EXCERPTED TEXT
= = =

The only reason I can think of as to why I am still there is I hate to quit. I truly want to believe that I can make a difference and see my staff through this maelstrom to the calmer shores of "not tire season". I have good people under me, honest, mostly hard working, almost the perfect staff (except the booger that just quit on me), I want to do right by them. Making them succeed makes me succeed. Their triumphs are mine as well. I know to my employer I am just another employee, replaceable with a Walmart floor mat, that is their problem. But I want to be the best floor mat I can be, so I allow myself to be stepped on, because I know that is what is expected of me.
Enough of this topic, my hands are sweating just typing this, my current heart rate is 115bpm just writing this, move on Don, move on.....

= = =

SUPPLIED MATERIAL
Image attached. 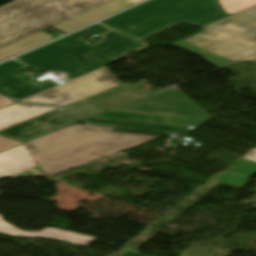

= = =

WRITTEN REQUEST A
Write out the tire-season passage from "The only reason" to "expected of me.".
WRITTEN REQUEST B
Pick up the passage about sticking with a job through tire season and carry it on from its last line.

FINAL ANSWER A
The only reason I can think of as to why I am still there is I hate to quit. I truly want to believe that I can make a difference and see my staff through this maelstrom to the calmer shores of "not tire season". I have good people under me, honest, mostly hard working, almost the perfect staff (except the booger that just quit on me), I want to do right by them. Making them succeed makes me succeed. Their triumphs are mine as well. I know to my employer I am just another employee, replaceable with a Walmart floor mat, that is their problem. But I want to be the best floor mat I can be, so I allow myself to be stepped on, because I know that is what is expected of me.

FINAL ANSWER B
Stress triggers. That was the point of this blog. We talked about that yesterday in our meeting, well this is one of my biggest stress trigger, and it is a monster. This topic is definitely the negative trigger to the positive triggers in my life. But the positives in my life crush this trigger with it's little pinky finger. Squish it like a tiny bug. So I will focus on the positives because the negatives are insignificant to what really matters to me. My wife, my family, my dog, my health and my Kung Fu. Goose bumps, that is what I just got thinking about these positives, they are irreplaceable, money can't buy them and they are woven into my life like a suit of chainmail armour, protecting me from head to soul, tough as diamonds. Take that negative trigger!